ORLANDO, Fla. — As the calendar flips to June and The 2024 NBA Finals begin on Thursday, the Orlando Magic and other NBA teams are turning their attention to how they can get their teams better for the 2024-25 season.


What You Need To Know

  • The summer is about to get a lot busier for the Magic as they look to get better next season

  • Executives and coaches will hold workouts for prospects for the NBA Draft, which is June 26-27

  • The team must decide whether to pick up its options on the contracts of Moe Wagner and Joe Ingles

  • Orlando can begin contract extension talks with Franz Wagner and Jalen Suggs

  • Free-agent negotiations can begin June 30, and players can be signed starting July 6

It's been about a month since Magic players, coaches and front-office executives gathered for the final time of the 2023-24 season, and almost everyone scattered almost immediately to clear their heads and rest their bodies after a successful season that saw the team advance to the playoffs for the first time since 2020 and push the Cleveland Cavaliers to seven games before finally getting knocked out.

But if the Magic are to build on their recent success, the players, coaches, scouts, front-office executives and staffs must get back to work.

This summer will be the most important to the Magic since the players in their last Finals team began to break up in 2012. The team has found a core of players, led by power forward Paolo Banchero and forward Franz Wagner, who proved this year that they are good enough to make the playoffs and offer hope that they are just beginning to climb the playoff rankings. But teams can sometimes find it more difficult to improve after they make the playoffs than it was getting to the postseason.

As President of Basketball Operations Jeff Weltman pointed out after exit interviews on May 6, teams can improve in the offseason through the NBA Draft, free agency, trades and player development.

# DATASET SECTION

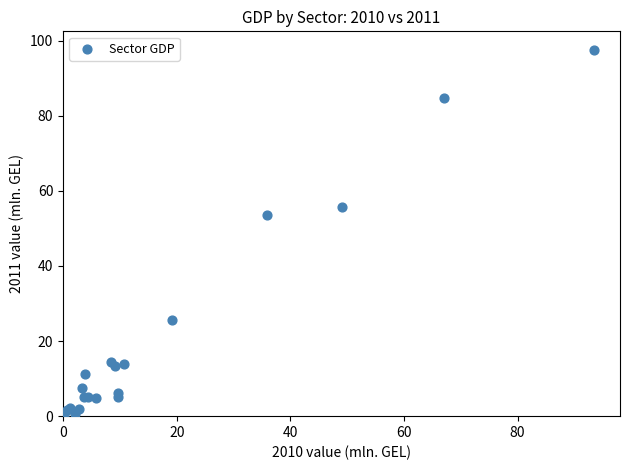

What Y value in the scatter plot is closest to 48?

53.5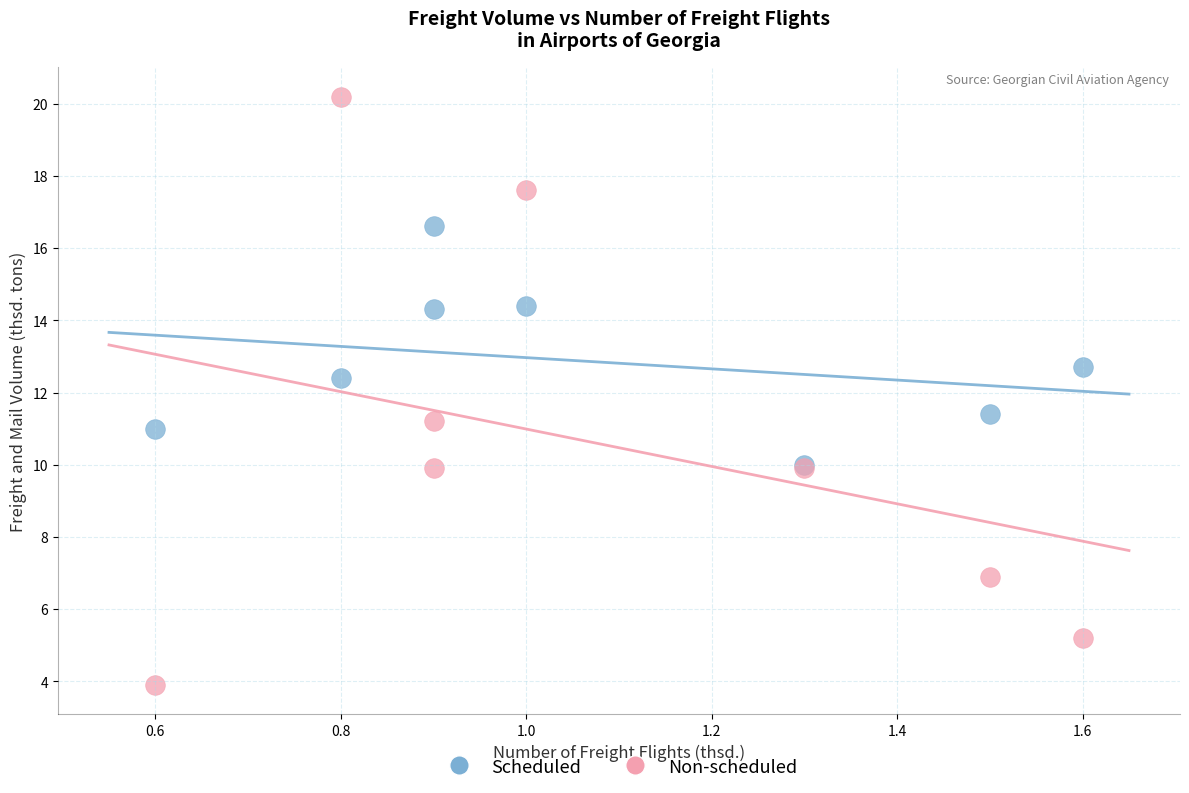

Which series reaches the minimum Y coordinate?

Non-scheduled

# PROBLEM A
According to the Magic offseason article, on what dates is the NBA Draft being held?
# PROBLEM B
Please list every way the Magic offseason article says teams can improve in the offseason.
# PROBLEM C
Reproduce the Magic offseason article between "ORLANDO, Fla. —" and "the 2024-25 season.", inclusive.

# WRITTEN ANSWER A
June 26-27

# WRITTEN ANSWER B
- The NBA Draft
- Free agency
- Trades
- Player development

# WRITTEN ANSWER C
ORLANDO, Fla. — As the calendar flips to June and The 2024 NBA Finals begin on Thursday, the Orlando Magic and other NBA teams are turning their attention to how they can get their teams better for the 2024-25 season.